In terms of technology and trends, treatment of heart disease is constantly advancing for both men and women. Drugs, interventional procedures, stents, valve replacements and temporary pumps for heart failure are constantly being made safer, smaller, better and more effective. In the next 10 years, it is possible that the majority of valve replacements/repairs will be done percutaneously (catheter based) instead of requiring “open-heart” surgery.
What are the most important modifiable risk factors for women and girls to avoid to maintain ideal heart health? What type of family history compels you to follow a woman more closely?
I always tell my female patients that quitting smoking is the single best thing they can do for their health. In fact, smoking may be a stronger risk for heart attack in women than men. After that, a good diet and regular exercise to maintain a healthy body weight is key. However, I also explain to them that many risk factors for heart disease are out of their control and that the best way to handle that is to manage them aggressively and minimize the risk. For instance, some women will develop hypertension regardless of diet and exercise and so they need to manage with medication. The same goes for diabetes.
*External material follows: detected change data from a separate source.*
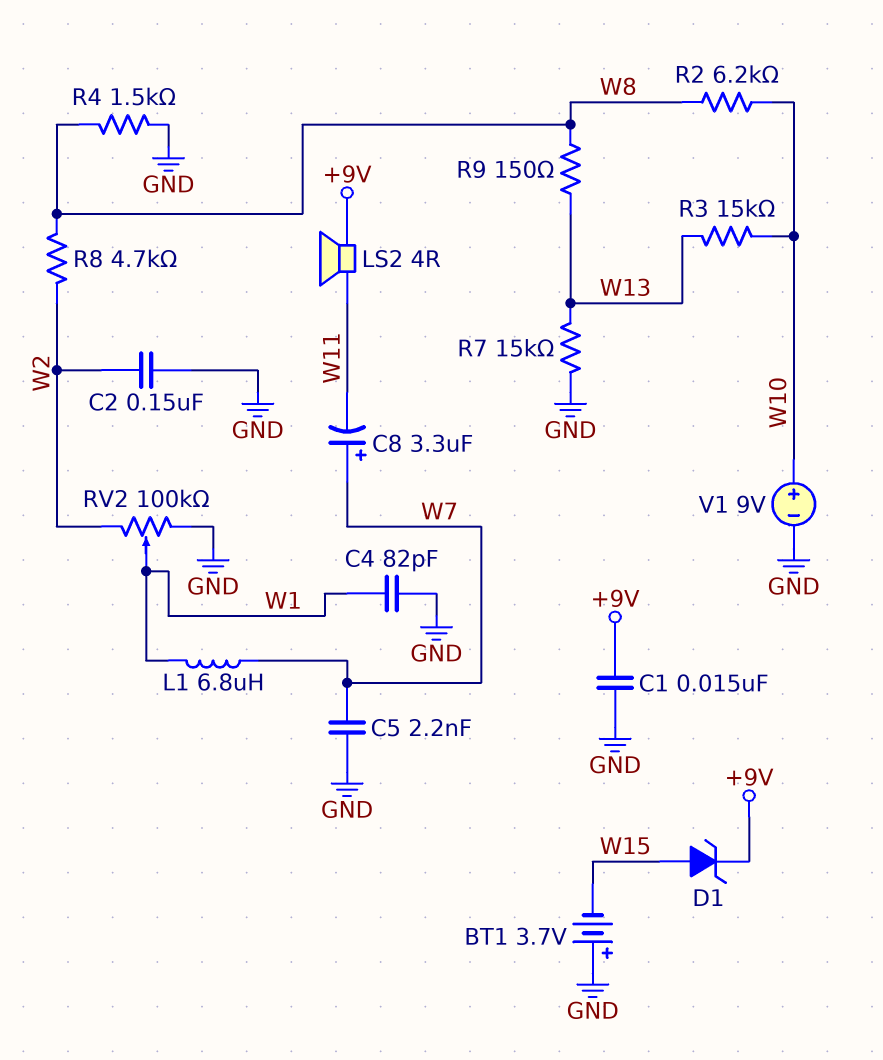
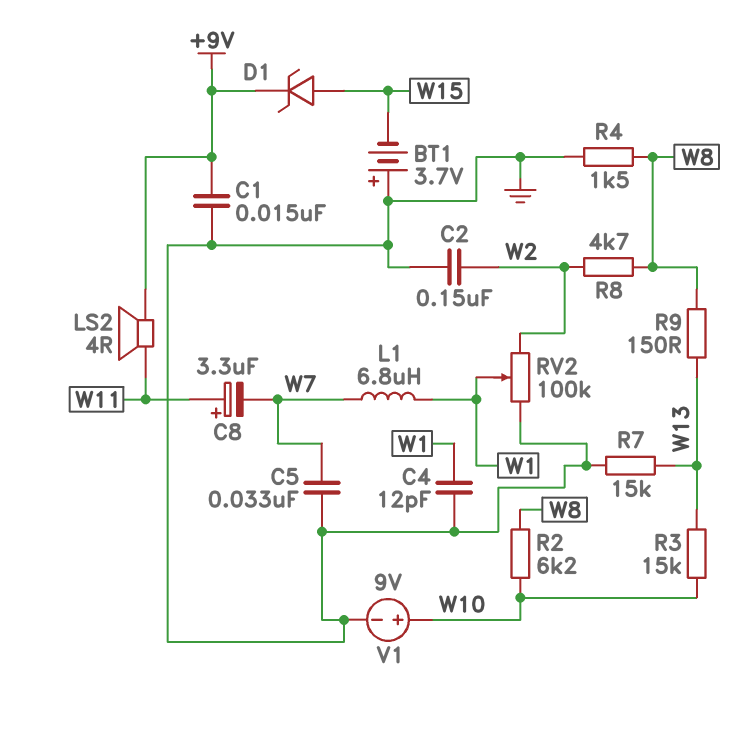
C4: 82pF (GND, W1) -> 12pF (GND, W1)
C5: 2.2nF (GND, W7) -> 33nF (GND, W7)
C8: 3.3uF (plus W7, minus W11) -> 3.3uF (plus W11, minus W7)

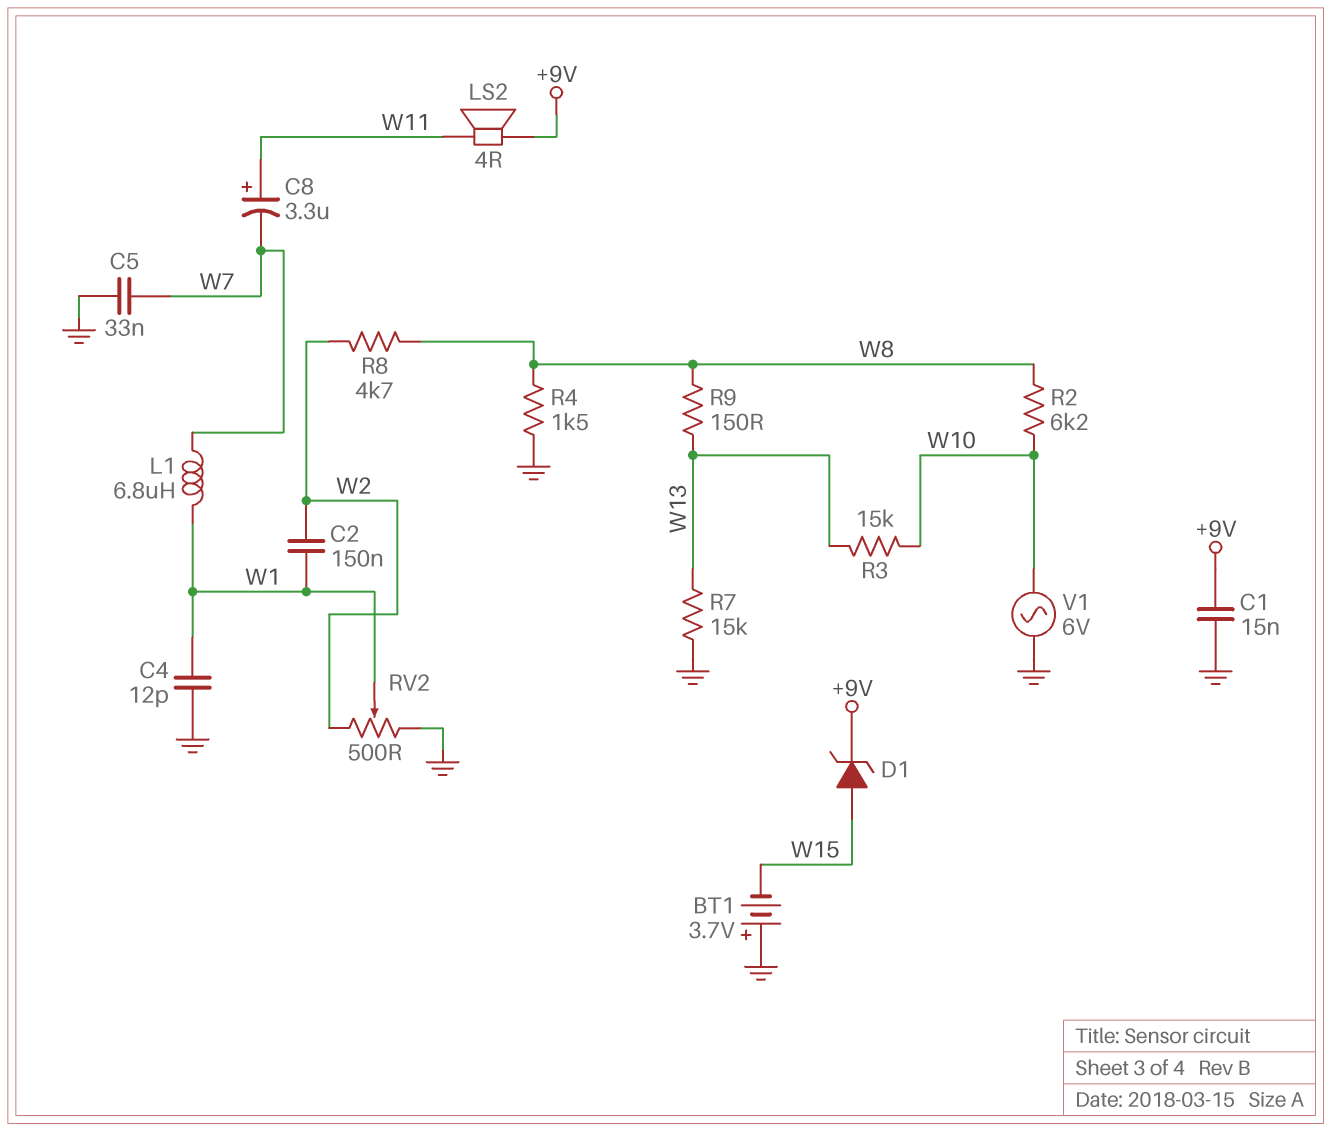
C2: 150nF (GND, W2) -> 150nF (W1, W2)
RV2: 100k (GND, W2, wiper W1) -> 500 (GND, W2, wiper W1)
V1: 9V (plus W10, minus GND) -> AC 6V (GND, W10)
Finally, a family history of sudden death, multiple people with a heart failure syndrome, or heart attack in a father <55 years and mother <65 years are particularly notable and should prompt more careful screening.
Are there specific tests or studies you think women should have by a certain age etc? Why?
For women without a notable family history of heart disease, an annual check-up beginning at age 18 should include weight, blood pressure, heart rate, fasting blood sugar, cholesterol, and thyroid screening. Women who have a strong family history will need different types of screening which might include an echocardiogram (ultrasound of the heart) or a stress test.
What does the term “heart disease” encompass for women? Why can it be such a silent killer for some and symptomatic for others?
Heart Disease includes a wide spectrum of conditions: coronary artery disease/heart attack, heart failure, hypertensive heart disease, valvular heart disease, congenital heart disease, and arrhythmias. Sometimes the term “cardiovascular disease” extends to include stroke as well.
While some women have no symptoms before a heart attack, many have symptoms and signs they have been ignoring. Annual screening by a doctor will help identify risk factors and expedite treatment. And larger educational campaigns will raise awareness in women so that they are better educated and more likely to seek help.
What role does stress play in women’s heart health?
We are just starting to understand the dramatic relationship between the heart and the mind. Stress is a key risk factor for heart disease and stress management in reduction is important for all women to learn. Many theories have been postulated as to how stress can increase heart disease risk – through inflammation, by releasing stress hormones and raising blood pressure and heart rate, or by increasing unhealthy behaviors like use of alcohol, drugs, tobacco and binge eating. I advise all of my patients to incorporate stress-reduction techniques – meditation, yoga, walking, and breathing exercises.